Un día le hablé a Eliseo Diego de mi admiración por la obra de Virgilio Piñera. Elíseo me miró aterrorizado, y me dijo textualmente: «Virgilio Piñera es el diablo». Cuando pasé a ser su amigo, comprendí que tal vez había en Cuba solamente un intelectual que pudiese superar en inocencia a Virgilio Piñera; ese hombre era Lezama Lima.

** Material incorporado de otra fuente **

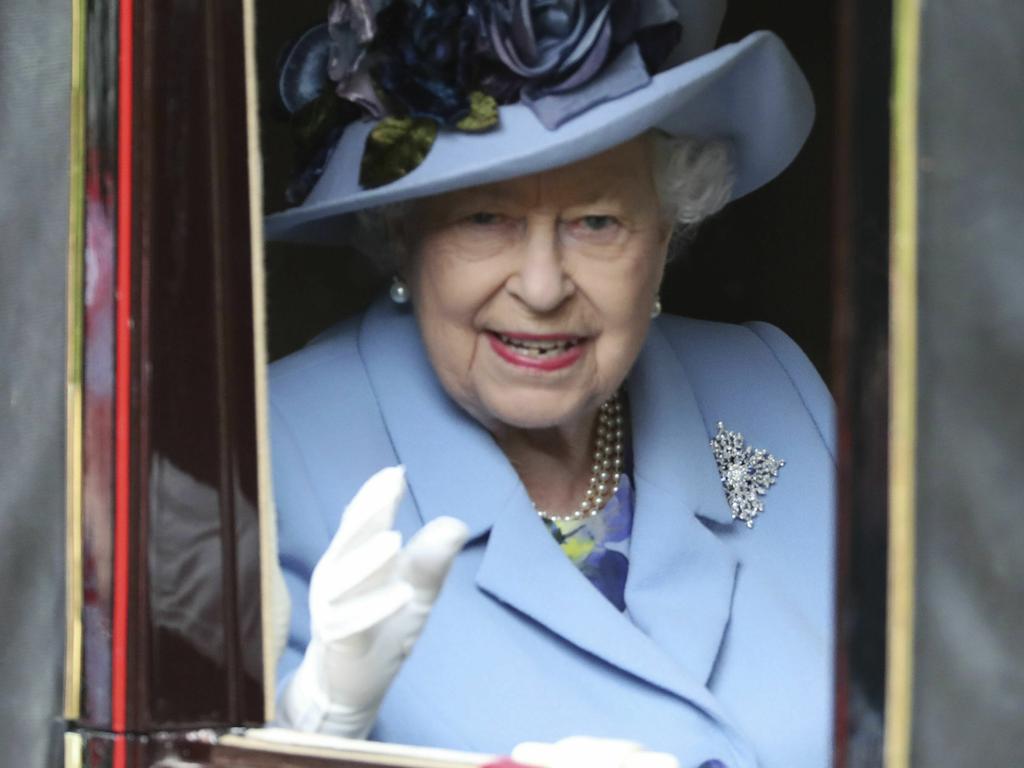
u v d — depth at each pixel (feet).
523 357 20.61
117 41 16.85
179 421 17.02
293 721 17.58
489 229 20.38
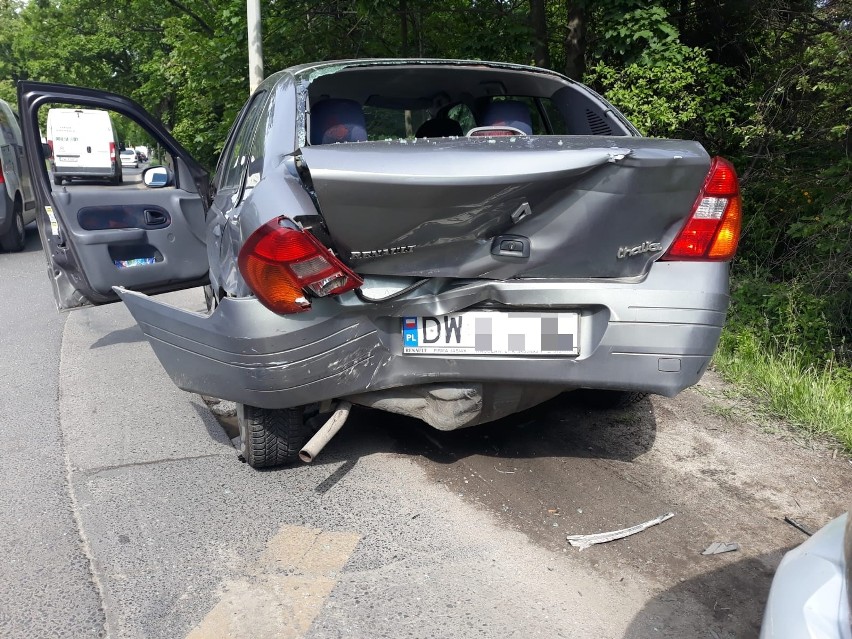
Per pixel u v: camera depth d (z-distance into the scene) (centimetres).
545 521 310
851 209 565
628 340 285
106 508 326
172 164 539
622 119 388
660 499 329
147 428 422
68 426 427
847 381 480
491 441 388
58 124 1220
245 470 362
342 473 354
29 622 249
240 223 307
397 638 240
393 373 299
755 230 691
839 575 151
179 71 1633
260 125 375
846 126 604
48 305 780
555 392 317
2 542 299
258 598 261
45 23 2875
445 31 1049
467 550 289
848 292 557
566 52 907
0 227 1176
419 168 256
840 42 625
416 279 289
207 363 307
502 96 424
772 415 427
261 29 941
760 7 743
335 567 279
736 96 772
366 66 374
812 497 333
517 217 273
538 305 287
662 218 283
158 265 522
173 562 284
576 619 249
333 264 268
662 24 748
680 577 272
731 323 560
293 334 282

En 1969 Lezama leyó en plena Biblioteca Nacional una de las conferencias quizá más extraordinarias de la literatura cubana, titulada «Confluencias». Era la ratificación de la labor creadora, del amor a la palabra, de la lucha por la imagen completa contra todos los que se oponían a ella. La belleza es en sí misma peligrosa, conflictiva, para toda dictadura, porque implica un ámbito que va más allá de los límites en que esa dictadura somete a los seres humanos; es un territorio que se escapa al control de la policía política y donde, por tanto, no pueden reinar. Por eso a los dictadores les irrita y quieren de cualquier modo destruirla. La belleza bajo un sistema dictatorial es siempre disidente, porque toda dictadura es de por sí antiestética, grotesca; practicarla es para el dictador y sus agentes una actitud escapista o reaccionaria. Por esta razón, tanto Lezama como Virgilio terminaron su vida en el ostracismo y abandonados por sus amigos.
El propio Lezama les prohibió, finalmente, a Miguel Barniz y a Pablo Armando Fernández que lo visitaran. Había comprendido que no eran poetas, sino vulgares policías que iban a sacarle cualquier información para, a cambio de ella, ganarse algún viajecito al extranjero.